In addition, Auvi-Q is smaller than the EpiPen and shaped to fit more easily in a pocket. These might seem like minor improvements, but to a parent of a child with food allergies, these differences are meaningful (e.g., less risk of forgetting to take the bag with the EpiPen).
In accordance with the Biotech Social Contract, society is nearly finished paying off its mortgage on the EpiPen and, as generics come to market, they will eventually drive down prices. But if insurance companies refuse to cover Auvi-Q, patients will likely opt for a well-covered generic EpiPen, and Auvi-Q may fail commercially. And that leads to an important question: Is the upgrade represented by Auvi-Q worthy of another mortgage? Embracing and paying a premium for Auvi-Q’s advantages would likely cost billions more over the next decade.
At the time development of the Auvi-Q first began, in the mid 2000s, researchers and investors couldn’t have known that Mylan, the current producer of the EpiPen, would create such a large market for epinephrine autoinjectors. They probably expected that Auvi-Q’s advantages would be worth a premium when it someday launched, though it’s doubtful that they expected it to launch at the same time that the EpiPen would be going generic (and in fact, it didn’t the first time around).273 Auvi-Q is finally on the market, and its advantages will hopefully help it eventually garner a large share of the epi-autoinjector market, even if its manufacturer may have to lower the price to be closer to that of the EpiPen generics so that payers don’t put up blocks. Importantly, it represents a permanent upgrade of our future generic armamentarium.
If Auvi-Q is a commercial success despite competition from generic EpiPens, then innovators will look to upgrade more such drugs in the future. For example, diabetics experiencing hypoglycemia can be rescued with a rapid dose of glucagon; there, seconds count too. And there are medications that can rescue someone experiencing a seizure. These all represent opportunities for optimizing the ease and speed of drug delivery outside of the hospital setting. It comes down to the value of increments of innovation.

○ ○ ○ ○ ○ ○ ○

_USING THE INFORMATION:_
1 > Copy the Auvi-Q text from "At the time" to "future generic armamentarium.", switching "researchers" to "scientists".
2 > According to the Auvi-Q text, why might Auvi-Q fail commercially?
The data items aren't needed for any of this work.

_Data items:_
○ ○ ○ ○ ○ ○ ○

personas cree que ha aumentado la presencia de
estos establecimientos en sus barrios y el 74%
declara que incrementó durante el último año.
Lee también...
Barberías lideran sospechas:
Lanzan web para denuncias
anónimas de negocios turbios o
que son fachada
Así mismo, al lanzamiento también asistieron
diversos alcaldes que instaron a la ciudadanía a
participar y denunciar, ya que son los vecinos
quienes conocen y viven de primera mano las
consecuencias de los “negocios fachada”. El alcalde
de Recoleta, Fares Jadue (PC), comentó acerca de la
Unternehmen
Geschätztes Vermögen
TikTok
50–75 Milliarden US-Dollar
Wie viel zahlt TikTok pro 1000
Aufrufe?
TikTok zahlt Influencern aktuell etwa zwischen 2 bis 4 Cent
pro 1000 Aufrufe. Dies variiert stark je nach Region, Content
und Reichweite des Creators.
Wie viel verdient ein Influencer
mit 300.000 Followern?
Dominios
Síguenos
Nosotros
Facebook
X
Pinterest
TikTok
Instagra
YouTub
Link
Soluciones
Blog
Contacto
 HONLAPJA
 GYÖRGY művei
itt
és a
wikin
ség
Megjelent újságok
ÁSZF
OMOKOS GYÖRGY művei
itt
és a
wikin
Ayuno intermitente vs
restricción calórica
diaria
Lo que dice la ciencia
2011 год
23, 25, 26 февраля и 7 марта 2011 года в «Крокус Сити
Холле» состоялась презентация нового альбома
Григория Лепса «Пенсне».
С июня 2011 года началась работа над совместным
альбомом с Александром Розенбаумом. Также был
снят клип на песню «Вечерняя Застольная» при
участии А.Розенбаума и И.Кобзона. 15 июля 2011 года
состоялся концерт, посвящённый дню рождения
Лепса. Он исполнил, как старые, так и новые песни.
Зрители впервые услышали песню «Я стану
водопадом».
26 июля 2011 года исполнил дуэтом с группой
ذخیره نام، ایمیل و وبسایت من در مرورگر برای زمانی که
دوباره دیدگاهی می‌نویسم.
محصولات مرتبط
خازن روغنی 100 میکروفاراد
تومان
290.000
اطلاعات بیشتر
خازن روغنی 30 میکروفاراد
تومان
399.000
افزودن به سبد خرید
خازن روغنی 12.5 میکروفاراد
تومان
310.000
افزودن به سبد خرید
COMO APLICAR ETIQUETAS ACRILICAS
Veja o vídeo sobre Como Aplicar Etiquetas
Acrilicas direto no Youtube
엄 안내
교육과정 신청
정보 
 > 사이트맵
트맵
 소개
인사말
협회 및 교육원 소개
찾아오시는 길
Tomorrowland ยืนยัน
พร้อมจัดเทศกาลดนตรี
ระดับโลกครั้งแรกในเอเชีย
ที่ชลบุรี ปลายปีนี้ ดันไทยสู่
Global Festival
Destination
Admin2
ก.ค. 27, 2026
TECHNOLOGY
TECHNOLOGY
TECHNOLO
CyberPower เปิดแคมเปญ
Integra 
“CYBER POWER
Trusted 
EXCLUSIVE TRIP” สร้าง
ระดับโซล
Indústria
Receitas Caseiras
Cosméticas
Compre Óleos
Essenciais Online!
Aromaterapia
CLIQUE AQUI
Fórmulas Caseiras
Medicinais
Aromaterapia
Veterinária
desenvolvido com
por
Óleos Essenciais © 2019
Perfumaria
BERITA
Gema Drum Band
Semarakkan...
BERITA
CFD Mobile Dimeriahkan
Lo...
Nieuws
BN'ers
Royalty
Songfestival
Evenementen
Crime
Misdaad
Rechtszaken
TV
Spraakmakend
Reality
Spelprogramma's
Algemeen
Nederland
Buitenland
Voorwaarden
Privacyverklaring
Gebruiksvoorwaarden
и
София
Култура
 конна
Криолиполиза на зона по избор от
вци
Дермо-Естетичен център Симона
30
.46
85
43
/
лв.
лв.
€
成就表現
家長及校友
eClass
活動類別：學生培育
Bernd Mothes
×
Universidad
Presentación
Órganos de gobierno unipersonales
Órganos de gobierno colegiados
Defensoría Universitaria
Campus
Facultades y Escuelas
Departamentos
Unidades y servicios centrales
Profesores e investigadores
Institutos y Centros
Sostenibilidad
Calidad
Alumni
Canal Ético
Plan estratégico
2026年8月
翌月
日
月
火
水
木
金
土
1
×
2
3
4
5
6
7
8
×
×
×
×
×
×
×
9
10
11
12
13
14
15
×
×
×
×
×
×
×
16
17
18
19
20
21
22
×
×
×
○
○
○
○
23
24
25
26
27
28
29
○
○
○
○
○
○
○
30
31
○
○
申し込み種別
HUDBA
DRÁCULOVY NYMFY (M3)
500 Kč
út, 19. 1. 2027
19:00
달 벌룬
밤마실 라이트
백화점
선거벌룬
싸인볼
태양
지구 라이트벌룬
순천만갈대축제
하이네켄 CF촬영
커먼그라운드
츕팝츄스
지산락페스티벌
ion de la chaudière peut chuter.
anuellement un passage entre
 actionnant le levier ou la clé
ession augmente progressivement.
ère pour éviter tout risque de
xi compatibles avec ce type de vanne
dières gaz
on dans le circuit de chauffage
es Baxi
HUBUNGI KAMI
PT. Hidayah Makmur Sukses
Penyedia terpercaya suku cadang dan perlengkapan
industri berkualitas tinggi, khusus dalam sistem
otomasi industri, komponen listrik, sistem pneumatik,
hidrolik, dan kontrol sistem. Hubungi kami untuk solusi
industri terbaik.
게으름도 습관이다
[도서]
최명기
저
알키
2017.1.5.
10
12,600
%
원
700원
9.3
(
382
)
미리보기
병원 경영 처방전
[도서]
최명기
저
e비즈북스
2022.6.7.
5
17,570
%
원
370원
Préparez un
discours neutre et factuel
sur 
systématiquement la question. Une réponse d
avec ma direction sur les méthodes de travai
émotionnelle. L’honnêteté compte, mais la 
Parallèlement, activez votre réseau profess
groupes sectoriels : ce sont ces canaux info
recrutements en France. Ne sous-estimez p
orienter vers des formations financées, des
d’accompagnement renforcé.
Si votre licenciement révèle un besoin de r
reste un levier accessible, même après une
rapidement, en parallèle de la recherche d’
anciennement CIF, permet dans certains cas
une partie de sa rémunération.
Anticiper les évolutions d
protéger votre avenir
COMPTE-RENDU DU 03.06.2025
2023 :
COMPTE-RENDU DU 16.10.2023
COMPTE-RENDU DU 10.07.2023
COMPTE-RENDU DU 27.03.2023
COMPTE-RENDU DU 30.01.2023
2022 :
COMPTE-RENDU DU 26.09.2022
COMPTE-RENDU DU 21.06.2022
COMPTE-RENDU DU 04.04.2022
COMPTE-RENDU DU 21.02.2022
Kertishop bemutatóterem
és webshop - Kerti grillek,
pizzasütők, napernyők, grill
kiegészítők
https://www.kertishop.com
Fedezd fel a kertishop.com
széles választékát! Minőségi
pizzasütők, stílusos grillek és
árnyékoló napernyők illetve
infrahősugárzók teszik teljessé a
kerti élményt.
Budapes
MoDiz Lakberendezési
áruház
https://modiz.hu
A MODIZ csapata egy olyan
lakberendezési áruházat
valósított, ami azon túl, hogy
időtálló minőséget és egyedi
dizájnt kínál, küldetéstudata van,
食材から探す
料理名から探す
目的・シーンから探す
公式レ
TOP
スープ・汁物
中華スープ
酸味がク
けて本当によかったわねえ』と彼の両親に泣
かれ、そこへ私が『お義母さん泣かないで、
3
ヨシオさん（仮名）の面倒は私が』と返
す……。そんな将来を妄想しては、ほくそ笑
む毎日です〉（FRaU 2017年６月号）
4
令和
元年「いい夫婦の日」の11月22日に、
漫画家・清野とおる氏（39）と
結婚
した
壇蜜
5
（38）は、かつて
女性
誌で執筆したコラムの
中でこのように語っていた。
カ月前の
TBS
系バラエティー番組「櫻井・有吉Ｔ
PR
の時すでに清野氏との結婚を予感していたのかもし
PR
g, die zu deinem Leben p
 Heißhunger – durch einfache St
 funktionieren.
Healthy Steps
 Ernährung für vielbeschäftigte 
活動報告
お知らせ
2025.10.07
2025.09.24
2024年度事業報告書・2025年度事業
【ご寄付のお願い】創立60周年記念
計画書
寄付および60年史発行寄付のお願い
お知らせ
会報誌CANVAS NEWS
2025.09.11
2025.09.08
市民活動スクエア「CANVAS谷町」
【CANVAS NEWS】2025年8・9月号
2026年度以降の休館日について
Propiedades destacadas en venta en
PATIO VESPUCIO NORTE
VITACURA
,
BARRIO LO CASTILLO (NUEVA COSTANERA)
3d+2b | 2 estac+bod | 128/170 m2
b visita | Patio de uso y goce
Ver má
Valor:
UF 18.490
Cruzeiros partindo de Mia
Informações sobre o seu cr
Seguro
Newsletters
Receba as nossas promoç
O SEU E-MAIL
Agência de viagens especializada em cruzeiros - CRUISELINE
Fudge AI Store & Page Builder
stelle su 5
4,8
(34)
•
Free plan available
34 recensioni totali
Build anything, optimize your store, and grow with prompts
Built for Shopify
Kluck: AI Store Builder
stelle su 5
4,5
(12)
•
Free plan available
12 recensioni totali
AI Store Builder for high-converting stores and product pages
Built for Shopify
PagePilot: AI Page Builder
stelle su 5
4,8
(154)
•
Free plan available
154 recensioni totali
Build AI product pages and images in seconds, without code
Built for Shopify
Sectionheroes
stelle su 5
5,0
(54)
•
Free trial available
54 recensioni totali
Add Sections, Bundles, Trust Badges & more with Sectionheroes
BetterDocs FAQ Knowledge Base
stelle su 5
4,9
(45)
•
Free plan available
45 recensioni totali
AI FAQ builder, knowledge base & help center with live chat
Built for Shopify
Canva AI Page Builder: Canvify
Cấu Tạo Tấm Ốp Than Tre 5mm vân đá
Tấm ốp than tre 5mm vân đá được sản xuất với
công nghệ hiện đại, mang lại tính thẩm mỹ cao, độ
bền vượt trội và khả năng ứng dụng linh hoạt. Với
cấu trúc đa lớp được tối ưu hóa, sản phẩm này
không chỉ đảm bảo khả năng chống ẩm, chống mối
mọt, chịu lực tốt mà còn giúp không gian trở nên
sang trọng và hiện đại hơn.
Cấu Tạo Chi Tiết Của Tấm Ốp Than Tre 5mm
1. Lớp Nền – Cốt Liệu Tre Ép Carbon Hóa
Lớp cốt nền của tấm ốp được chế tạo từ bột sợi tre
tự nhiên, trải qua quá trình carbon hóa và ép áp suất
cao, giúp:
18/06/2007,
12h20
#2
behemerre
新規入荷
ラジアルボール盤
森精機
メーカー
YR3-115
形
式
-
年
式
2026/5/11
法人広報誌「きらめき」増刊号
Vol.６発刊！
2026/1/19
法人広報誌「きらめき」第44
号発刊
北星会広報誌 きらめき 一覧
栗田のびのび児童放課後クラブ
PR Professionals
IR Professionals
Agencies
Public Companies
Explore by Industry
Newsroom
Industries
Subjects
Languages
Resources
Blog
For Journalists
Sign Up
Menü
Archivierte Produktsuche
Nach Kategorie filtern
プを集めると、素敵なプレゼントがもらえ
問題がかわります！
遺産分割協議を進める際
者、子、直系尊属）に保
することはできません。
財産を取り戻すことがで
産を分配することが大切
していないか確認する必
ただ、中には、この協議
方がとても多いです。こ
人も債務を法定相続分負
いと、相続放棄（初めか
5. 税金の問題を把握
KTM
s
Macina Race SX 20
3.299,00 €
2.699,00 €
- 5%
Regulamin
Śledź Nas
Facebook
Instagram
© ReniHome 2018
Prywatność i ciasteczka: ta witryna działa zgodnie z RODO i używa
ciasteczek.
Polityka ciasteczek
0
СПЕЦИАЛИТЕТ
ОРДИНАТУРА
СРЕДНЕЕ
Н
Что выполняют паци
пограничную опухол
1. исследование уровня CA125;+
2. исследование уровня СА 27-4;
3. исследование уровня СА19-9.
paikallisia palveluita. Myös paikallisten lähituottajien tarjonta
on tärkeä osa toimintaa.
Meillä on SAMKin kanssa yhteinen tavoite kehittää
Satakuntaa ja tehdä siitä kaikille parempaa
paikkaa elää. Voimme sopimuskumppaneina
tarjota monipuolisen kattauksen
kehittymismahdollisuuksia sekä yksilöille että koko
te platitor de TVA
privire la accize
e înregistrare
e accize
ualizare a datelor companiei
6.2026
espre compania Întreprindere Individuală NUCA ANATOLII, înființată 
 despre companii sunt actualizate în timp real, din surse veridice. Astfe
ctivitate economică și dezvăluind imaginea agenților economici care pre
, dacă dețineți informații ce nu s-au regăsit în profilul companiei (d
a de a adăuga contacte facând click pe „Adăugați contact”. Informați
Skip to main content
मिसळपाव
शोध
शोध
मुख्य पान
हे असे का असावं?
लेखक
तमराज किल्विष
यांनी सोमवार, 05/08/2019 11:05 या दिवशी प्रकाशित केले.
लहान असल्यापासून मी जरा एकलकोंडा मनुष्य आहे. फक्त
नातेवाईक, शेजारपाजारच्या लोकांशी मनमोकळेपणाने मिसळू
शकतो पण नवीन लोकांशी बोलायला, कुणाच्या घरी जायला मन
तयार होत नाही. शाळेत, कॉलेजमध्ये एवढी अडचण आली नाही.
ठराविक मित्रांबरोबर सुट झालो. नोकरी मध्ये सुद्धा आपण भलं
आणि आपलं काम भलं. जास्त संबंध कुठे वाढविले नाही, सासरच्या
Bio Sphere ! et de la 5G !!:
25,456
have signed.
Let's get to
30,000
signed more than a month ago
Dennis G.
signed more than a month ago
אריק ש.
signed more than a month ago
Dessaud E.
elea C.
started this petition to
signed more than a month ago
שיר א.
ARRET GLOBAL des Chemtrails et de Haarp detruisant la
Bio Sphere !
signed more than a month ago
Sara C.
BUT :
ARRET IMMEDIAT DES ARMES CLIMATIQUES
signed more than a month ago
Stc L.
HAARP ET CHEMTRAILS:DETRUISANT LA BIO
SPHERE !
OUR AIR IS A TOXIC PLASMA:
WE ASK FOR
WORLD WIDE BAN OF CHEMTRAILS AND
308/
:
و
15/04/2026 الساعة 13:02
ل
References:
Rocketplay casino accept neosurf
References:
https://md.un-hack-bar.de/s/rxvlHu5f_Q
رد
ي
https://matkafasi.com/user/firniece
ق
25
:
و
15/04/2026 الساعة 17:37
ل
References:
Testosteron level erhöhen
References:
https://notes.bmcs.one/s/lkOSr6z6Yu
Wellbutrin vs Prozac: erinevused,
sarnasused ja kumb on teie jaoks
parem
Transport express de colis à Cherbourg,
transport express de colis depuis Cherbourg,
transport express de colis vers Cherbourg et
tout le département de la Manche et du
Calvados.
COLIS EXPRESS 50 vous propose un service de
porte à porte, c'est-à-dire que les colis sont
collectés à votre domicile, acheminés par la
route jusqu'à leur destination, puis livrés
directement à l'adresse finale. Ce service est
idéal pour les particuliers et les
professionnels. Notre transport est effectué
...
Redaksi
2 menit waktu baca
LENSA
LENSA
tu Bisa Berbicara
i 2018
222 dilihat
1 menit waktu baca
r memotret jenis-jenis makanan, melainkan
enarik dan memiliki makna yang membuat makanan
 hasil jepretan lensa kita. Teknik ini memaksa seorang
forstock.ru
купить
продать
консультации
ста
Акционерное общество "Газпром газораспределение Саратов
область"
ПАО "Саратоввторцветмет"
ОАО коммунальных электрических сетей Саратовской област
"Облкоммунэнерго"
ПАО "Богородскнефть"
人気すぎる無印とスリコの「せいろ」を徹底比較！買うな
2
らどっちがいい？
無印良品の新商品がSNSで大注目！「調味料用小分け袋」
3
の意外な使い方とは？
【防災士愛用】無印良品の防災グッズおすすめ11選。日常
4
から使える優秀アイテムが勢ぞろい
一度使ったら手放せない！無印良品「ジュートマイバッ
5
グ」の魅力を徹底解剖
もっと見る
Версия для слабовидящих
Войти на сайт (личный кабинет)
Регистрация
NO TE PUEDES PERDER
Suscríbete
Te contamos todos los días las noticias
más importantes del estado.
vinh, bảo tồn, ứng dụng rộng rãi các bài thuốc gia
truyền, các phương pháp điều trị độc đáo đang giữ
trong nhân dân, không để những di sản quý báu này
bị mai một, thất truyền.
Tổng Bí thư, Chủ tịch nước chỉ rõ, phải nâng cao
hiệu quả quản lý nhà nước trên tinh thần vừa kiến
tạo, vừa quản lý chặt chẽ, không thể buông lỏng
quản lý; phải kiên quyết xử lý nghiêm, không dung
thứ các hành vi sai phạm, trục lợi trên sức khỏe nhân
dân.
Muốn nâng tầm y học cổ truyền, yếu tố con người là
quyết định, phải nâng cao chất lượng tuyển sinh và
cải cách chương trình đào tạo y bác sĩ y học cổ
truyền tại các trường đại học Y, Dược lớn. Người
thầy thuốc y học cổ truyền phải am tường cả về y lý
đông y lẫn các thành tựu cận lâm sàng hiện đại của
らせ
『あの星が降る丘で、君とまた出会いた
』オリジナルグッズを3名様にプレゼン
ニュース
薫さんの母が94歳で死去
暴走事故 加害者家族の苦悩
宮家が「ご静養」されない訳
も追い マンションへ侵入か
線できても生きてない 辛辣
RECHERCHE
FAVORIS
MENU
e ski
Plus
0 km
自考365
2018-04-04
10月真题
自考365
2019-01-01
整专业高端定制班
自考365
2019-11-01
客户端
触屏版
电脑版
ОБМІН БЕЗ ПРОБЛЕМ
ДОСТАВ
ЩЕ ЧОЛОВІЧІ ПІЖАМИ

○ ○ ○ ○ ○ ○ ○

_TASK SOLUTIONS:_
1 >
At the time development of the Auvi-Q first began, in the mid 2000s, scientists and investors couldn’t have known that Mylan, the current producer of the EpiPen, would create such a large market for epinephrine autoinjectors. They probably expected that Auvi-Q’s advantages would be worth a premium when it someday launched, though it’s doubtful that they expected it to launch at the same time that the EpiPen would be going generic (and in fact, it didn’t the first time around).273 Auvi-Q is finally on the market, and its advantages will hopefully help it eventually garner a large share of the epi-autoinjector market, even if its manufacturer may have to lower the price to be closer to that of the EpiPen generics so that payers don’t put up blocks. Importantly, it represents a permanent upgrade of our future generic armamentarium.

2 > If insurance companies refuse to cover Auvi-Q, patients will likely choose a well-covered generic EpiPen instead, and Auvi-Q may fail commercially as a result.